— What needs to be done —
What's needed is an exact retyping of the lines from the start of the listing up to and including the line with "supervision of an authorized agent of the town, or", minus any pictures.
------------------------------------------------
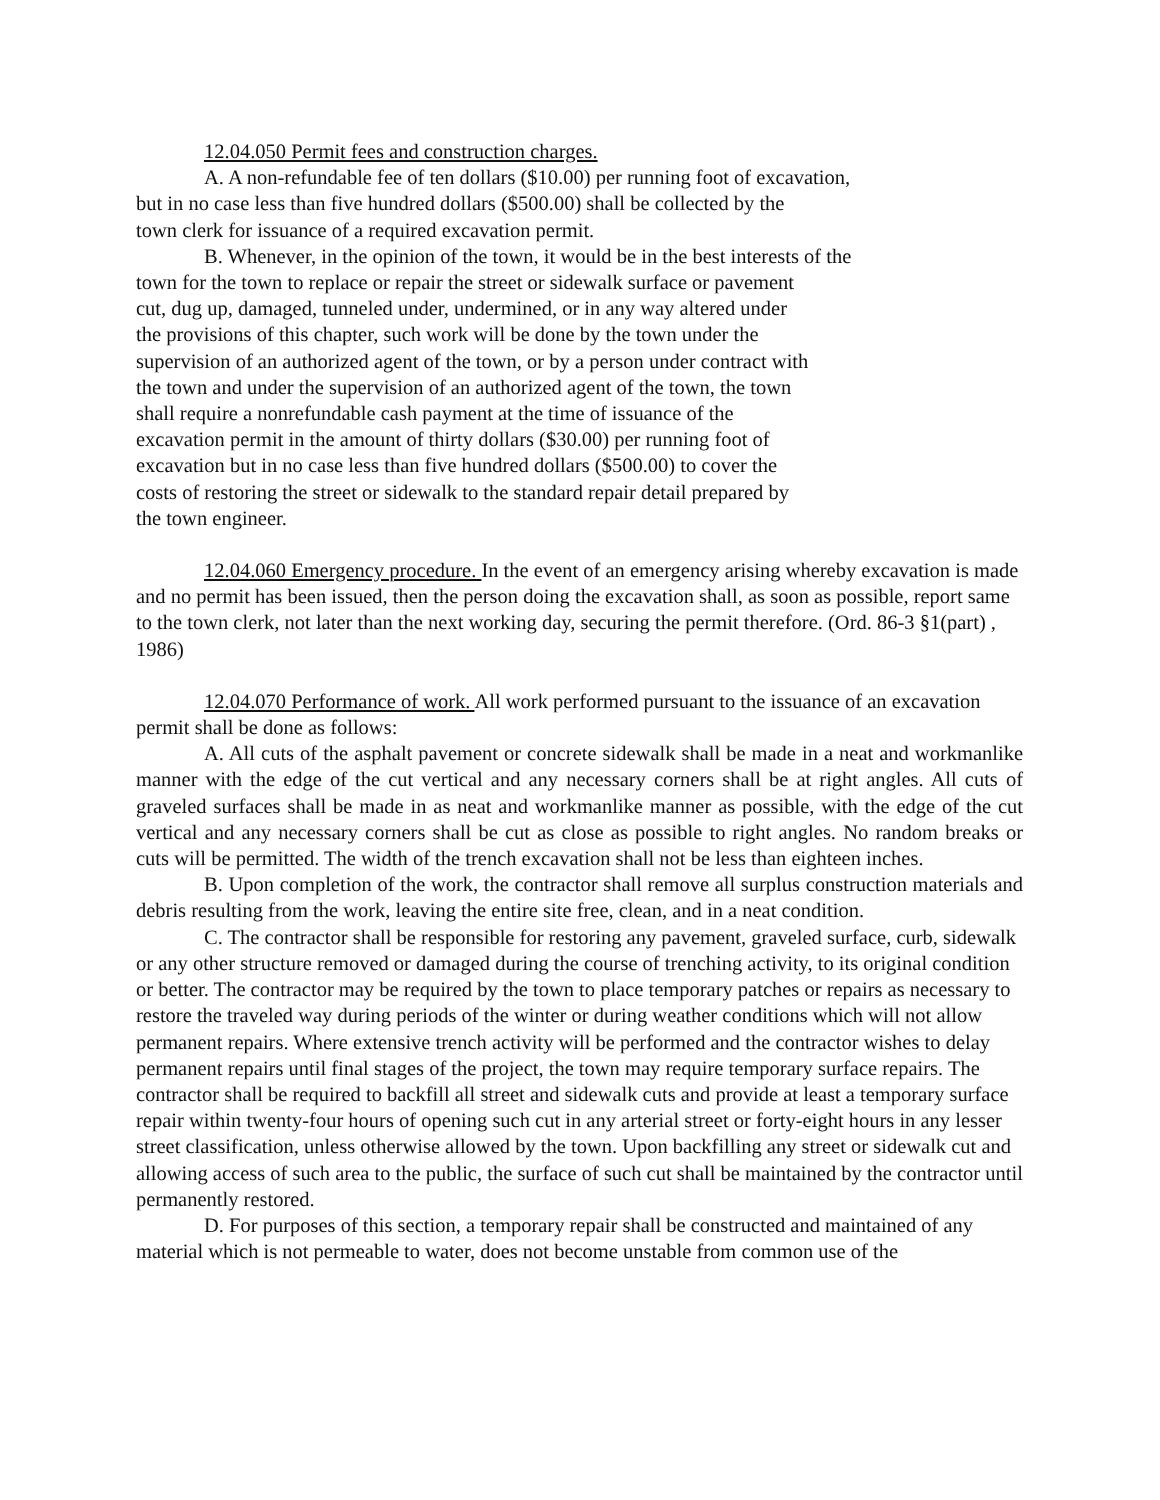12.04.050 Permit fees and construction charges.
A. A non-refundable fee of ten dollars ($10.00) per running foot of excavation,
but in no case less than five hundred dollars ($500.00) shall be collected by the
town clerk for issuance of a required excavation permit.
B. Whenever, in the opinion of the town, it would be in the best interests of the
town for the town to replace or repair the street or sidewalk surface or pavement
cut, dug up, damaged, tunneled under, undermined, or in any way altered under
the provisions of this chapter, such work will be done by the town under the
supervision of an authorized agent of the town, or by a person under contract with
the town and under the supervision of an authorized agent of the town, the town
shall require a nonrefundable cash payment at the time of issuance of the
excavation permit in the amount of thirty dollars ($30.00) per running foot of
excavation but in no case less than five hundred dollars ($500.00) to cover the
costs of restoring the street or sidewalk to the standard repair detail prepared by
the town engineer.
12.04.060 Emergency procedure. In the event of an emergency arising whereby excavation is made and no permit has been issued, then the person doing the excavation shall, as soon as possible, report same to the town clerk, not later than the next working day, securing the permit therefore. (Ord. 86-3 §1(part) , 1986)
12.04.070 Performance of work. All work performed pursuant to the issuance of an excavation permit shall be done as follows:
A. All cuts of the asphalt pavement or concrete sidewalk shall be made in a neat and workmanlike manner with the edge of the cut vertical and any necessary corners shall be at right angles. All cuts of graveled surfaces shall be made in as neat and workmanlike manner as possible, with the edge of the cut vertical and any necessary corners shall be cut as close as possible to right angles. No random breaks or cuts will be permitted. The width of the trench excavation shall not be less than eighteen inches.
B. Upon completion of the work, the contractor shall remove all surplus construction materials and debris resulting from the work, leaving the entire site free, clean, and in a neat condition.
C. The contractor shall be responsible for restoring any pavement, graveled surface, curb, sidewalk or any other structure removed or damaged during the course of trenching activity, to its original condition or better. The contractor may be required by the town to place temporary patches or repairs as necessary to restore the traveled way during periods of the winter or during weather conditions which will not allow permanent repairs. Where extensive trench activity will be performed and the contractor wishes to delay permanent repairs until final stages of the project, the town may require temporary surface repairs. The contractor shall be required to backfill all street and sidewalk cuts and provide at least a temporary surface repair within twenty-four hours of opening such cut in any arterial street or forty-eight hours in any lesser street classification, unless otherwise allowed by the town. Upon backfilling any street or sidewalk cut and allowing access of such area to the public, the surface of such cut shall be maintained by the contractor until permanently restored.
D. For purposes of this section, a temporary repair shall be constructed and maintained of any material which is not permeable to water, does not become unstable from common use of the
------------------------------------------------
— Reply —
12.04.050 Permit fees and construction charges.
A. A non-refundable fee of ten dollars ($10.00) per running foot of excavation,
but in no case less than five hundred dollars ($500.00) shall be collected by the
town clerk for issuance of a required excavation permit.
B. Whenever, in the opinion of the town, it would be in the best interests of the
town for the town to replace or repair the street or sidewalk surface or pavement
cut, dug up, damaged, tunneled under, undermined, or in any way altered under
the provisions of this chapter, such work will be done by the town under the
supervision of an authorized agent of the town, or by a person under contract with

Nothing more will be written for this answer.